Saudi Arabia, the birthplace of Islam and the world's biggest oil exporter, has no diplomatic relations with Israel and even turning up could be seen as a major concession and strengthen anti-Western groups backed by Iran.
Saudi officials have said the kingdom will attend if there is an agenda that deals clearly with core issues involved in setting up a Palestinian state alongside Israel.
Arab and Western diplomats say that after a week of intense diplomacy and brinkmanship Riyadh may decide at the last minute to send its foreign minister, but is more likely to send low-level representatives.
They say any change in the Saudi position could emerge after Arab foreign ministers meet in Cairo on Friday.

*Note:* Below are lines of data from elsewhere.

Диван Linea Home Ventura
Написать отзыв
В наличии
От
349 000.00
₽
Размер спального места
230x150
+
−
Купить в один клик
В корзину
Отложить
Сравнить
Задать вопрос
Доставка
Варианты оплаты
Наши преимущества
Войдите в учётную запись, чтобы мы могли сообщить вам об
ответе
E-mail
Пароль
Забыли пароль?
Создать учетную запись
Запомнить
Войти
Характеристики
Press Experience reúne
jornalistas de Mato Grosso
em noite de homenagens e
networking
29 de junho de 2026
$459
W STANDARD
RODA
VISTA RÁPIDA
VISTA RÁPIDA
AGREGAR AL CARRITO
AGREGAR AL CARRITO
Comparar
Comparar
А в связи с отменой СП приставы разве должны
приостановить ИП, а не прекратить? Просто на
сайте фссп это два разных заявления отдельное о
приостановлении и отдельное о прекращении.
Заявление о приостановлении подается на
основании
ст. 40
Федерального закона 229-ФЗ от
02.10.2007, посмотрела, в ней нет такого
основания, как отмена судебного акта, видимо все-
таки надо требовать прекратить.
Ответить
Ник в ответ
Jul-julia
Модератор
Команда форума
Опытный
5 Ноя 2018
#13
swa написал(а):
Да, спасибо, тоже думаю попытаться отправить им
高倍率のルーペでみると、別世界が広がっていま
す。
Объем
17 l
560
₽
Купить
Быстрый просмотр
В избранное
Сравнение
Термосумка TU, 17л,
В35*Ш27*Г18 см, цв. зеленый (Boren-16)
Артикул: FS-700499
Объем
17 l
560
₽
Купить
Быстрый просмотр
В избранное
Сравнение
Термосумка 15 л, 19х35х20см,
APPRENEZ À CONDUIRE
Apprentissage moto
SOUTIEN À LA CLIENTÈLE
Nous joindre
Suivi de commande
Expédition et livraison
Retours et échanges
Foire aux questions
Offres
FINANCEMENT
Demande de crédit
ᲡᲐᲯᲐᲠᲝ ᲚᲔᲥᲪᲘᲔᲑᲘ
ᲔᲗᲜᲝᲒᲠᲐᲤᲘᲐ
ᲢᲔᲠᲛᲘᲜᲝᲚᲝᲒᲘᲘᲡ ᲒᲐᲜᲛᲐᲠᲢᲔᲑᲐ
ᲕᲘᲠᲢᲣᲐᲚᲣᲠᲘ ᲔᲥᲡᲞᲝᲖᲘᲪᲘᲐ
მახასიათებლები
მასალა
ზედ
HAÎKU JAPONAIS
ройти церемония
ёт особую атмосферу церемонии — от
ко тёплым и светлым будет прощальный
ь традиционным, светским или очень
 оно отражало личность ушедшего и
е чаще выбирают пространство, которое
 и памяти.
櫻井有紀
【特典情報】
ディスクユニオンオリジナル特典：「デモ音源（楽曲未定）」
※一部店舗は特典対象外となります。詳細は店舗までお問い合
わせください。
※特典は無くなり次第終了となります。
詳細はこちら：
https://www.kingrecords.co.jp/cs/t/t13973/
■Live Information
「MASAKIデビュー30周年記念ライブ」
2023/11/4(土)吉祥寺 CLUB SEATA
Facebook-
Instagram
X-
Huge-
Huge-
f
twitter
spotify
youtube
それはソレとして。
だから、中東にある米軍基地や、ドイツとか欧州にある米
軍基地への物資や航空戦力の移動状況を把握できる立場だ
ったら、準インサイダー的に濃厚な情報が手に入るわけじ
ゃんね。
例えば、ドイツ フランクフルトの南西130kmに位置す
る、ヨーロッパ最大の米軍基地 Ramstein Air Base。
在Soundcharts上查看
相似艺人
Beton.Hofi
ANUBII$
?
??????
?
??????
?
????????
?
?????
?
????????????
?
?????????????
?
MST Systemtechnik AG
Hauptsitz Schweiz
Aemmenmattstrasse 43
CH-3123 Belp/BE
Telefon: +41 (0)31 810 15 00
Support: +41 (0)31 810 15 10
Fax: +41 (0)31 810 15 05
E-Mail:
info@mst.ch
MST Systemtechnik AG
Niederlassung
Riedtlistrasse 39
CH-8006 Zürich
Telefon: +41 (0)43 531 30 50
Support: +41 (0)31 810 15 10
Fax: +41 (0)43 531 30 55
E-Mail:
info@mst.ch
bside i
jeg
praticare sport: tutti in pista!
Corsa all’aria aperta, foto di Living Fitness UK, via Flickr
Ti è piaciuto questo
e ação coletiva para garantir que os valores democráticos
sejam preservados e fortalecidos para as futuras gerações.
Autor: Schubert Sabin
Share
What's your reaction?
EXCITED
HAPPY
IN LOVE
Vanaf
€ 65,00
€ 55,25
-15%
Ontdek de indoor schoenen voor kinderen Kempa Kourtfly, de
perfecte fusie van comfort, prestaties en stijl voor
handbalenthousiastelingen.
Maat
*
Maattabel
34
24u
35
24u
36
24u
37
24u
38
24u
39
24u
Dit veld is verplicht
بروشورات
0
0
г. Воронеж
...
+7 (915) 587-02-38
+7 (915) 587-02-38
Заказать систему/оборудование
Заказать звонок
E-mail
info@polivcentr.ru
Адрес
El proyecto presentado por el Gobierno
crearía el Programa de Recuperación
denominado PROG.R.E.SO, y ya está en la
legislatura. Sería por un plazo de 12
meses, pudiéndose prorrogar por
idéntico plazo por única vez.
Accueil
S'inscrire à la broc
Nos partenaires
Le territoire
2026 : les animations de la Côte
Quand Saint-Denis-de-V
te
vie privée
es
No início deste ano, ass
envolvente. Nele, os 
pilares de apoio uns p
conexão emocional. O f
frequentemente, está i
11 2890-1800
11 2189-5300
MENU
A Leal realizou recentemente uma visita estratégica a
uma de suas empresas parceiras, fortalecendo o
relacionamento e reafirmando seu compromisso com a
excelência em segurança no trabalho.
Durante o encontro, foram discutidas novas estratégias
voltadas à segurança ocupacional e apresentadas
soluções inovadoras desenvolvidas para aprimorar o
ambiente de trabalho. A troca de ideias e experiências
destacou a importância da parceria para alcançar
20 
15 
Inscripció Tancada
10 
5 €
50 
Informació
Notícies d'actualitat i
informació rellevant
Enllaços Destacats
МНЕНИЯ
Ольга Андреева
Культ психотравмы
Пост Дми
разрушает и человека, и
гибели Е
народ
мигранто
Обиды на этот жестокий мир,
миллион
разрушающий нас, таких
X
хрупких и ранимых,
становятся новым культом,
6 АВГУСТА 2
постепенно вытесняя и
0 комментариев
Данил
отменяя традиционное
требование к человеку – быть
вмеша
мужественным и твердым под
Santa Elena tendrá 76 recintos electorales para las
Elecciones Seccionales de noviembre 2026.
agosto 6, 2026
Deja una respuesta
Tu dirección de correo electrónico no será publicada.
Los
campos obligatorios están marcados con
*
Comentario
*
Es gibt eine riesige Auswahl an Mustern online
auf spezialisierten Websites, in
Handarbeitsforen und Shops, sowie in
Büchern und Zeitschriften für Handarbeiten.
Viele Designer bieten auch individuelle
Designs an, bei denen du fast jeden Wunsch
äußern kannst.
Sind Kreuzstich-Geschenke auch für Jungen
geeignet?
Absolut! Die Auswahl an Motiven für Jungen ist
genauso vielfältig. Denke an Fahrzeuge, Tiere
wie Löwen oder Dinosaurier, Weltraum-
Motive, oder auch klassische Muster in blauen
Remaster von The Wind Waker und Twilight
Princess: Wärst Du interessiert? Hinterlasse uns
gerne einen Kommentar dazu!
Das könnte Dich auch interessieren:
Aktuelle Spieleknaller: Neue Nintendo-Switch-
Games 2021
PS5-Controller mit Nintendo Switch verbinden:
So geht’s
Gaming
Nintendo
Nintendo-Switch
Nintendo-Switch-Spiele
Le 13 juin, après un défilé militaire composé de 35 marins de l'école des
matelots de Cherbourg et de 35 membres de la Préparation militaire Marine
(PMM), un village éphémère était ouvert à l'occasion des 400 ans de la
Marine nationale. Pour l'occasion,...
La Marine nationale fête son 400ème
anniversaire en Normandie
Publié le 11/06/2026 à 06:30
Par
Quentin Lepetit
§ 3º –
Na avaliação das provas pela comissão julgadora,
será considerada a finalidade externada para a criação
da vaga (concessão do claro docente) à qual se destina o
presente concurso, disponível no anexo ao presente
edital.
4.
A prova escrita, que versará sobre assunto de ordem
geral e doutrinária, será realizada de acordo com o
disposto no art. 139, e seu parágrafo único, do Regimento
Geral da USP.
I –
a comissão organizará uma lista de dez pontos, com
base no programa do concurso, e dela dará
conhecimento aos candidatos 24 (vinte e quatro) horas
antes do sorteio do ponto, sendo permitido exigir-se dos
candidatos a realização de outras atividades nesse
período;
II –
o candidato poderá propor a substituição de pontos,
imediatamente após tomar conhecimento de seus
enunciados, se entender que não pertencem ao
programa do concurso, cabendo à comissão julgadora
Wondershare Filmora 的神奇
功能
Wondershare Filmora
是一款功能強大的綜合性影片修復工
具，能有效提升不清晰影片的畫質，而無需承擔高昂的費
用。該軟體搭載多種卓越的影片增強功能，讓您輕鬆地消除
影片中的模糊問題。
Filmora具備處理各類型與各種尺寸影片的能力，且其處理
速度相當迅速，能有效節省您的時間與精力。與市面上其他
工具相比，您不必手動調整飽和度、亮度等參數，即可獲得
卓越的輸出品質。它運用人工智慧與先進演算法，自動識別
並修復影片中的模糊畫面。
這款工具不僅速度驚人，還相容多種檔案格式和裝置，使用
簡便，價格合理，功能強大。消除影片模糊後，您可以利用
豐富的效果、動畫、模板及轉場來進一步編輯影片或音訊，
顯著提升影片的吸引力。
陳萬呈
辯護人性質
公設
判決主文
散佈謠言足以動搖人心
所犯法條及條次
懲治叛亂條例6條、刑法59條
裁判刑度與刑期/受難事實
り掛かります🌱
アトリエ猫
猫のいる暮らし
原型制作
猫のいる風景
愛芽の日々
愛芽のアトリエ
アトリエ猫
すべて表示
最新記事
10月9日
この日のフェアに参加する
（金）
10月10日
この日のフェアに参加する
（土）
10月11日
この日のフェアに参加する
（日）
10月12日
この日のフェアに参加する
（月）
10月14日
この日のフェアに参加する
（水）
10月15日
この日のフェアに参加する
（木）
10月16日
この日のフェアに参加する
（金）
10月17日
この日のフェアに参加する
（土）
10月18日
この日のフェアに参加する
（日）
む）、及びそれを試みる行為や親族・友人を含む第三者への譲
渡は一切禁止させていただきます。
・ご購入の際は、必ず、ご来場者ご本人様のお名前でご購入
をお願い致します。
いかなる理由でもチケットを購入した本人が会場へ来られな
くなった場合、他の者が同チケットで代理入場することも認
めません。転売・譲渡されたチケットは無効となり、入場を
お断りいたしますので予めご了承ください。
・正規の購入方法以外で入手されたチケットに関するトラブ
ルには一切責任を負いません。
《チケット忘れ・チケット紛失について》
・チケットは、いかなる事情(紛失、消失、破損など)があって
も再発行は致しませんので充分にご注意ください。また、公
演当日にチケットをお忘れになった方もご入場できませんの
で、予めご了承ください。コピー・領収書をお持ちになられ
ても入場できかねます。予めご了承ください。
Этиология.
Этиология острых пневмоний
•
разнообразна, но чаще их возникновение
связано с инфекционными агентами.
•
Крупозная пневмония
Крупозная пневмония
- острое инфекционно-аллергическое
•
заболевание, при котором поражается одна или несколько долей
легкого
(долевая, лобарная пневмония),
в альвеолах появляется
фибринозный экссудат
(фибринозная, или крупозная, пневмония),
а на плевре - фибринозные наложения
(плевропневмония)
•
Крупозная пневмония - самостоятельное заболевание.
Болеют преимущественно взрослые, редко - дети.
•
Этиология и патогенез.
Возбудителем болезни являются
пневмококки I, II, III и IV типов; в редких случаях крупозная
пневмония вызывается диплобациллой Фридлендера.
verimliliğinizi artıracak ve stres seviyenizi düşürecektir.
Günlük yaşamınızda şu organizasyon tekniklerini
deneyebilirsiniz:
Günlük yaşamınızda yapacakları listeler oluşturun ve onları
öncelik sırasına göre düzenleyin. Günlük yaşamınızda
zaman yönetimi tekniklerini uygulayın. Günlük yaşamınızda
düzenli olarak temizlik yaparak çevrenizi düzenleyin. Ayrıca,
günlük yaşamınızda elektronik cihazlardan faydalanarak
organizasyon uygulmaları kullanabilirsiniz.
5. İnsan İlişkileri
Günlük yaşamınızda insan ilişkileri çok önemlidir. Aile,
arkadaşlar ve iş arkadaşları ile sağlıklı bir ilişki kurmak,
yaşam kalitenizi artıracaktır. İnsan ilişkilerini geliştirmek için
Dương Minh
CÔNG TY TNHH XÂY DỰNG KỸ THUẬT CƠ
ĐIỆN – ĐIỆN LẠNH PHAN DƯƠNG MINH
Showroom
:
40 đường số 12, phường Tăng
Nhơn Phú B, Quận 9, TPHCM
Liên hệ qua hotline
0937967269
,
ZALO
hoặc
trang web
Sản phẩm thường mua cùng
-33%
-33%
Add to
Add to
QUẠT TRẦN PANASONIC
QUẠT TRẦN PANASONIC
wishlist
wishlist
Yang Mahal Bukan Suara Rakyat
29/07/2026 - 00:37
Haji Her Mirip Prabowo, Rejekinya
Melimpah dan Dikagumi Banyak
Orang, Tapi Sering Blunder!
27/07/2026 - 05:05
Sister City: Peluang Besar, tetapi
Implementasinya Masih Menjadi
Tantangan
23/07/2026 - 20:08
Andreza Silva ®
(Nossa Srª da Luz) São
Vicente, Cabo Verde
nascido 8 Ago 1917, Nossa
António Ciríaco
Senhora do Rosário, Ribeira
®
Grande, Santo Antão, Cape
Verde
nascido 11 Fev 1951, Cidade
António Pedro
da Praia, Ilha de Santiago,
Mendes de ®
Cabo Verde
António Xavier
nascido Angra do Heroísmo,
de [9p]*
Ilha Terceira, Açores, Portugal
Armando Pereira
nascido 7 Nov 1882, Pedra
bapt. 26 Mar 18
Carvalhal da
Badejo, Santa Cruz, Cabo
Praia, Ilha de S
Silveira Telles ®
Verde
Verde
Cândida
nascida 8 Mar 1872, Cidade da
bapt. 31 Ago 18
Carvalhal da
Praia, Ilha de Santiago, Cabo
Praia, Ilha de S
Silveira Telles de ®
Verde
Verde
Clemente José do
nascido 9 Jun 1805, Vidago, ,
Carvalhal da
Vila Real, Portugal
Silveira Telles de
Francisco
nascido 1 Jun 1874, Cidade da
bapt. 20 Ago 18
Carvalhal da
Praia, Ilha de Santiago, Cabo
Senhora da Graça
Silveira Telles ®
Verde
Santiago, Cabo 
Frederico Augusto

U.S. President George W. Bush telephoned King Abdullah to formally invite him on Tuesday and Middle East peace envoy Tony Blair visited Riyadh on Wednesday to discuss the summit with the king and his foreign minister.
The United Arab Emirates' Foreign Minister Sheikh Abdullah bin Zayed al-Nahayan has also received an invitation from the United States to attend the Annapolis conference and Gulf sources said the UAE position should also emerge from the Arab meeting in Cairo.
"The media thinks the Arabs are looking for an excuse not to go, but they are in fact looking for an excuse to attend. They just need encouragement," said one Gulf source.
"They need to find out who will say what and this should happen in Cairo. They will go, but the question is under which arrangement?"
The United States has invited about 40 countries to the meeting which it hopes will launch negotiations to end the six-decade Israeli-Palestinian conflict.
It was unclear how far the conference would go in tackling the core issues - borders, security, settlements, the status of Jerusalem and the fate of Palestinian refugees - that have defeated previous efforts to end the conflict.
China confirms participation in summit Chinese Foreign Minister Yang Jiechi will attend a Middle East peace conference in the United States next week, a government spokesman said Thursday.
"We're willing to take part in all international efforts that will be conducive to the proper settlement of this issue," said Foreign Ministry spokesman Liu Jianchao.
Washington has organized the 47-nation conference to discuss the conflict over land, nationhood and rights that underlies Israel's conflicts with its Arab neighbors.
China's decision to take part reflects its more active role recently in world politics and peacemaking and growing commercial and diplomatic ties with the Middle East.
"I think the international conference ... has attracted the attention of the international community, including Arab countries, and we all have high expectations and hope substantial results can be achieved," Liu said at a regular ministry briefing.
China has sent peacekeepers on UN missions in Lebanon and Darfur and has used behind-the-scenes diplomacy in dealing with unrest in Myanmar and Sudan.